Молодым – везде у нас дорога, старикам – везде у нас почет… Я другой страны такой не знаю, где так вольно дышит человек. Нормально.
В глаза бросается: ребята изменились. И девчонки, и парни. Вид у всех, кого ни встречу, озабоченный. Кто поступать куда, раздумывает, кто – на работу где устроиться. Теперь хоть паспорт можно получить, раньше же их не выдавали деревенским. Не всем, конечно. Тем, у кого родители работали в колхозе. Как крепостные. Есть и те, кому совсем не позавидуешь, у которых главная сейчас, на этот момент жизни, забота, когда и как – шумно или скромно – сыграть свою свадьбу, к какому приурочить празднику, чтобы успеть с ней до рождения ребенка, – а то на свадьбе прямо закричит. Шурка Пуса и Борониных Оля. Мы их давно уже зовем семейные. Оля ходит, как гусыня, с боку на бок переваливается – видеть ее такой смешно и непривычно. Лицо в пятнах – даже жалко. Шурка – в отцы готовится – сияет. Жить собираются пока у Шурки. Уже и комнатку отгородили им. В гости, мол, как устроим-обустроим свое гнездышко, всех позовем – не разместимся.

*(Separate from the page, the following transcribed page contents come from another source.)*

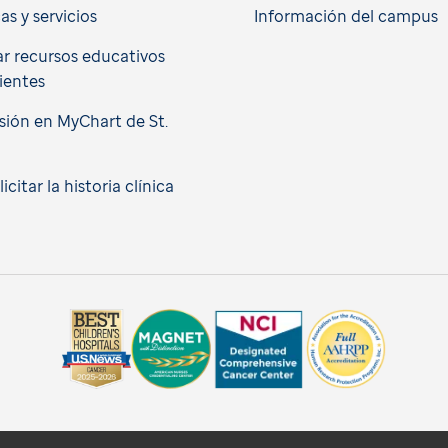
cas y servicios
Información del campus
r recursos educativos
ientes
esión en MyChart de St.
citar la historia clínica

А кто о женитьбе еще и не помышляет, не созрел, как говорится, и решил уже, что пойдет в армию, тому, как мне вот, нечего и напрягаться – кого-то осенью уже, меня весной только забреют. Пока и голову не надо напрягать – пусть отдыхает после долгих лет учений.

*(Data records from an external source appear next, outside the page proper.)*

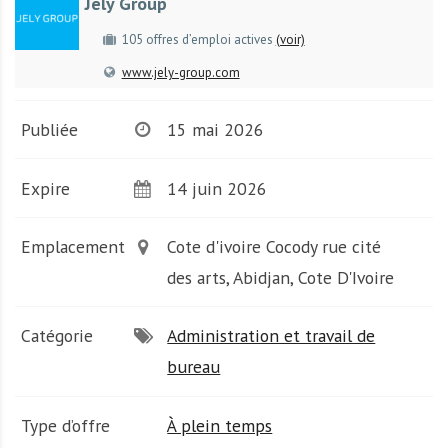
Jely Group
A
f
105 offres d’emploi actives
(voir)
r
www.jely-group.com
i
q
u
Publiée
15 mai 2026
e
Expire
14 juin 2026
Emplacement
Cote d'ivoire Cocody rue cité
des arts, Abidjan, Cote D'Ivoire
Catégorie
Administration et travail de
bureau
Type d’offre
À plein temps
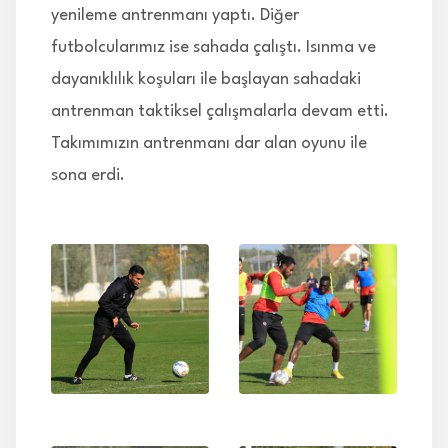
yenileme antrenmanı yaptı. Diğer
futbolcularımız ise sahada çalıştı. Isınma ve
dayanıklılık koşuları ile başlayan sahadaki
antrenman taktiksel çalışmalarla devam etti.
Takımımızın antrenmanı dar alan oyunu ile
sona erdi.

Плохо еще одно – опять беда стряслась в Ялани.
Утонул отец Балахнина Вовки. Дядя Коля. «Молодой, – говорят про него пожилые. – Только бы и жить, в самом прыску мужик, в самом расцвете». Пятьдесят пять лет, мол, – не возраст. Нам просто страшно – смерть такая.
Возвращался он, дядя Коля, в Ялань через Камень верхом с Малогорки. Обудёнкой туда ездил. Свату там с пасекой помочь, тот пчеловод-то начинаюш-шый, ну, и тому приспичило не раньше и не позже, как на притчу. Так тетя Груня, жена его, дяди Коли, вдова ли уже, и Вовкина мать, причитая, говорила после. Дома его, дядю Колю, ждали. Не приехал. Прибежал оседланный конь. Ну, убежал, подумали сначала. Но не похоже – смирный Карька, не дурной. В лесу, как рассказывал Вовка, остановишь, слезешь с него, пойдешь рябчика стрелить, не привязываешь его – с места не стронется, пока, мол, не вернешься. И я возил когда-то на нем копны, знаю, что убежать не смог бы Карька. Разве – медведь где вышел, – зверя испугавшись и взметнувшись на дыбы, седока сбросил и ускакал прочь опрометью? И это вряд ли. Если бы и отстал где дядя Коля, пусть и с медведем разбираясь, кобель бы с ним там был, Казбек, тот здесь сидит, на переезде. След тут, на косе – из реки выход. И на другом берегу след – в реку. Но только Карькин. Дяди-Колиного – ни на том берегу, ни на этом – значит, с коня не слазил он и в поводу его не вел. Сходили и до Малогорки. Спросили. Нет, мол, не пьяный, сел, поехал. Потом его, дяди-Колину, кепку с натянутой на нее тюлевой сеткой от комаров нашли чуть ниже по течению того места, где конь к воде спускался, – уже, намокшая, в приплеске, на мели, на дне лежала. Никто не знает, что могло случиться. Всякое передумали и предположили. Или, когда конь прыгнул в речку, дядя Коля в седле не удержался, или уже когда поплыл Карька, что-то могло произойти? Но что вот? У дяди Коли сердце было слабое. А там течение – дай Боже.